Its members will not be under a party whip for votes on “matters of conscience” such as same-sex marriage and abortion. It also aims, in its own words, to “make the public sector public”.
The involvement of economic commentator Eddie Hobbs gave the launch a pro-business slant on Friday, while independent Offaly councillor John Leahy was also present to pitch the new organisation to potential rural voters.
Deputy Creighton said she planned a series of meetings around the country in the coming weeks.
“I am here because I believe Irish people deserve a genuine choice at the next election. It is my intention to provide that choice,” she said.
“Since last April I have been working with an ever expanding group of highly motivated professional volunteers - so that we can radically change how we run this country.”
Four principles on which the new party is to be founded were announced at the Marker Hotel in Dublin. They include a promise for political reform, a pro-enterprise stance and a promise to “give politics back to the people”.

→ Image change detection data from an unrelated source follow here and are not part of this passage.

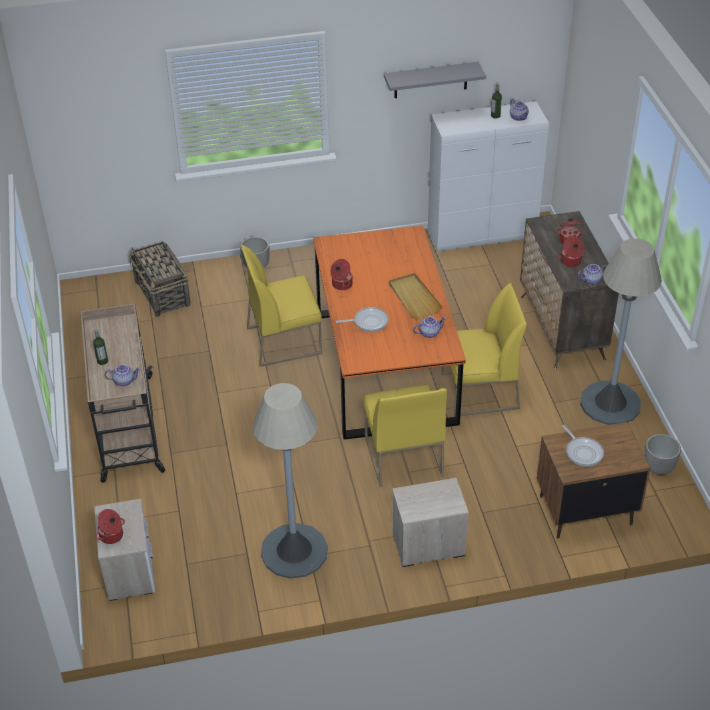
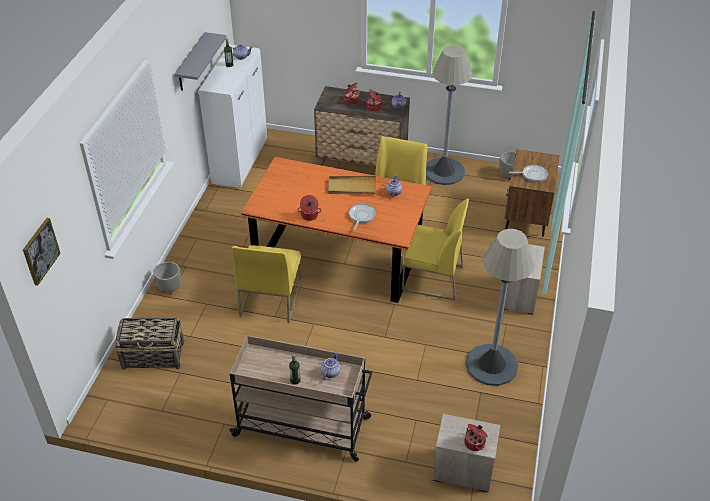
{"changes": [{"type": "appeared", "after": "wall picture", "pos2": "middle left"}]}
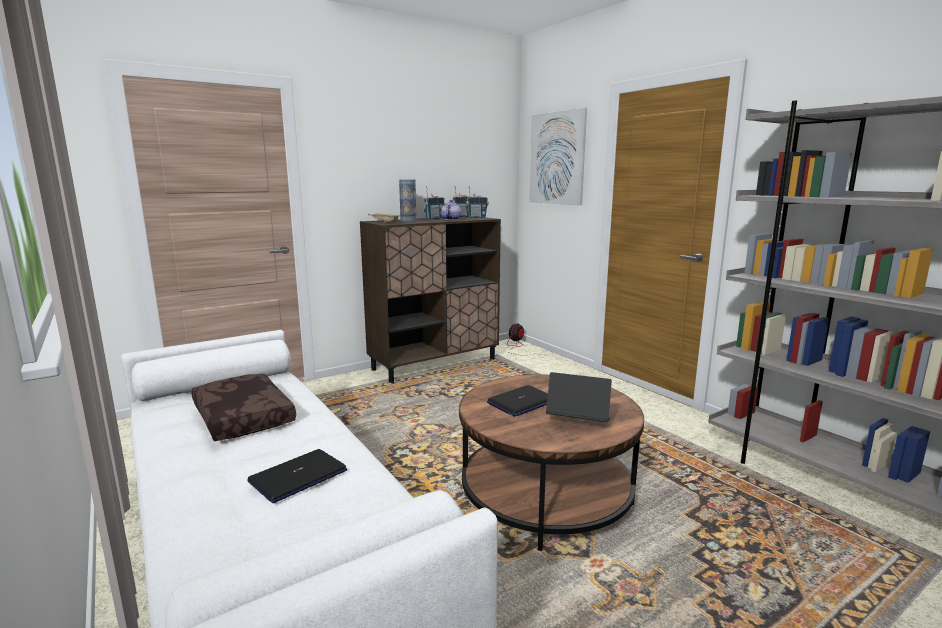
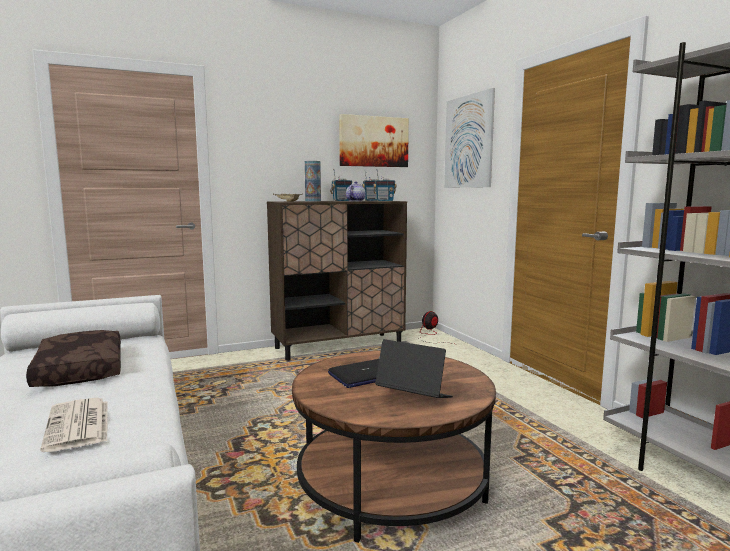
{"changes": [{"type": "exchanged", "before": "notebook computer (no. 1 from left)", "after": "printed paper", "pos1": "bottom left", "pos2": "bottom left"}, {"type": "appeared", "after": "wall picture (no. 1 from left)", "pos2": "top centre"}]}
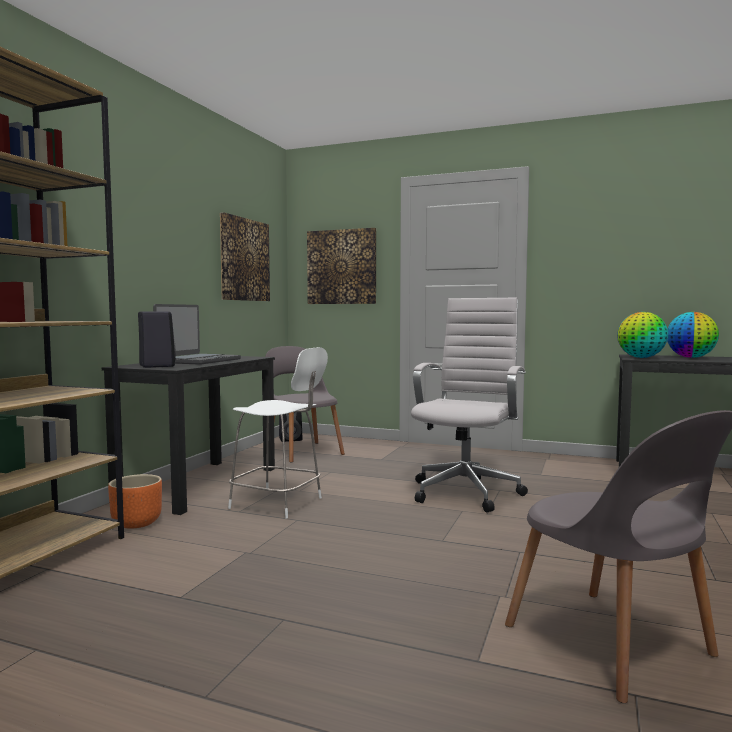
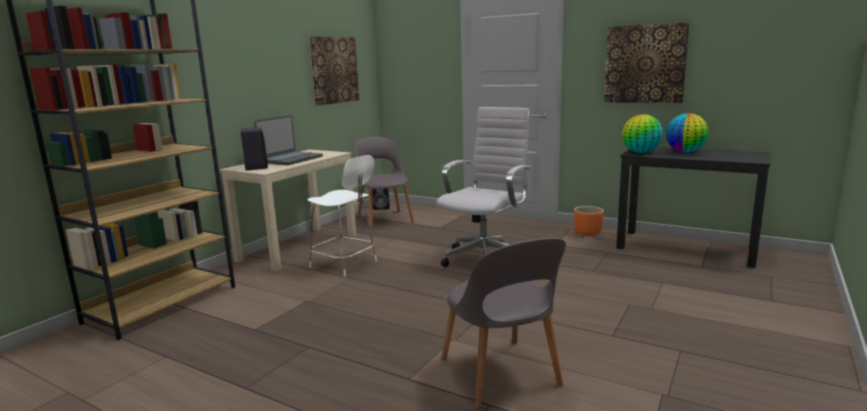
{"changes": [{"type": "colour", "before": "desk (blackish) (no. 1 from left)", "after": "desk (sand-coloured)", "pos1": "middle left", "pos2": "middle left"}, {"type": "relocated", "before": "planter (orange)", "pos1": "bottom left", "pos2": "middle right"}, {"type": "relocated", "before": "wall picture (no. 2 from left)", "pos1": "centre", "pos2": "top right"}]}
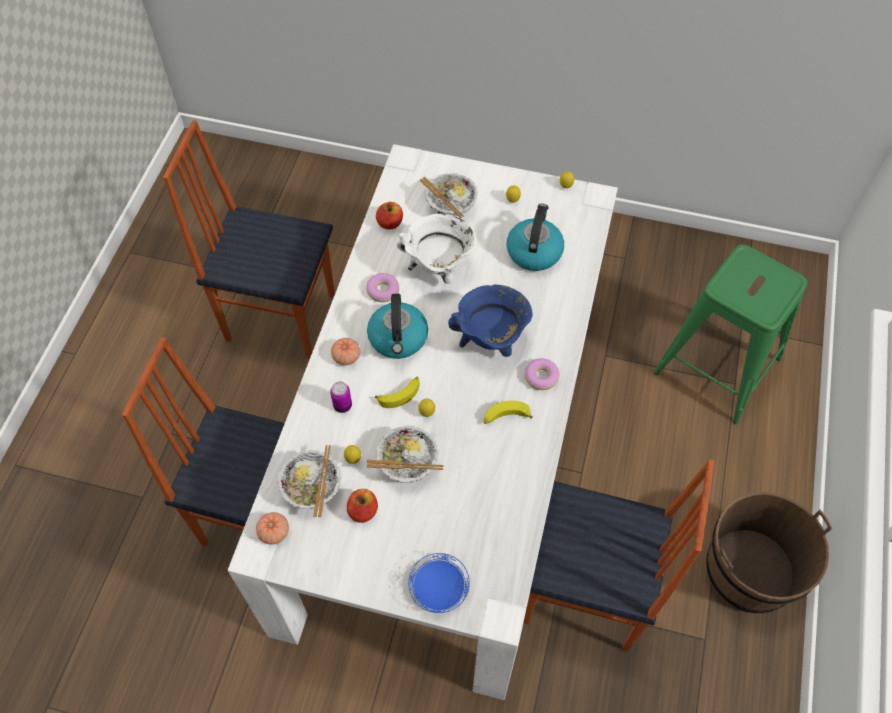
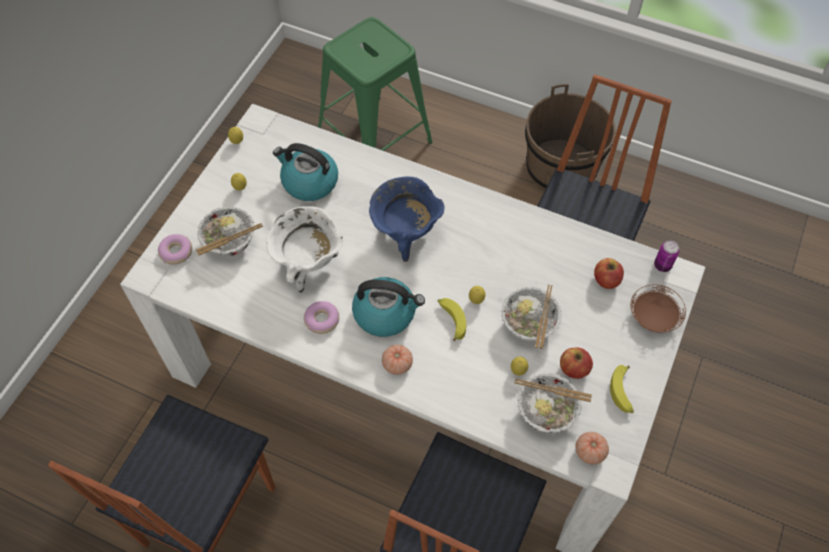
{"changes": [{"type": "relocated", "before": "can", "pos1": "centre", "pos2": "middle right"}, {"type": "relocated", "before": "whole apple (no. 2 from left)", "pos1": "top centre", "pos2": "middle right"}, {"type": "colour", "before": "plate (blue)", "after": "plate (brown)", "pos1": "bottom centre", "pos2": "middle right"}, {"type": "relocated", "before": "banana (no. 2 from left)", "pos1": "centre", "pos2": "bottom right"}, {"type": "relocated", "before": "ring doughnut (no. 2 from left in the first image)", "after": "ring doughnut (no. 1 from left)", "pos1": "centre", "pos2": "middle left"}]}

Ms Creighton added: “We want to ‘reboot Ireland’ and we want those who are as passionate about this country as we are to join us on this mission.”
Hobbs said he had signed up because he felt let down by traditional parties.
He said: “The traditional parties have failed to grasp that the democratic revolution of the last general election was not an event but a process and are now being deserted in droves by people searching for a new way ahead - and that includes me, a father of four children, someone working, contributing and running small businesses here since I was sixteen - that’s 36 years ago.”
But Sinn Fein leader Gerry Adams said economic and political conservatism had been at the root of all Ireland’s recent difficulties.
“While I wish Lucinda Creighton and her colleagues well for the future, I also believe that the last thing that Ireland needs is yet another conservative political party.
“There is little in the background, outlook or policies of Lucinda Creighton or those aligned with her that offers the type of political change that citizens now seek,” he said.
“Irish society faces a choice between a continuation of the failed politics of conservatism or a genuine republican alternative that offers the prospect of radical political change.”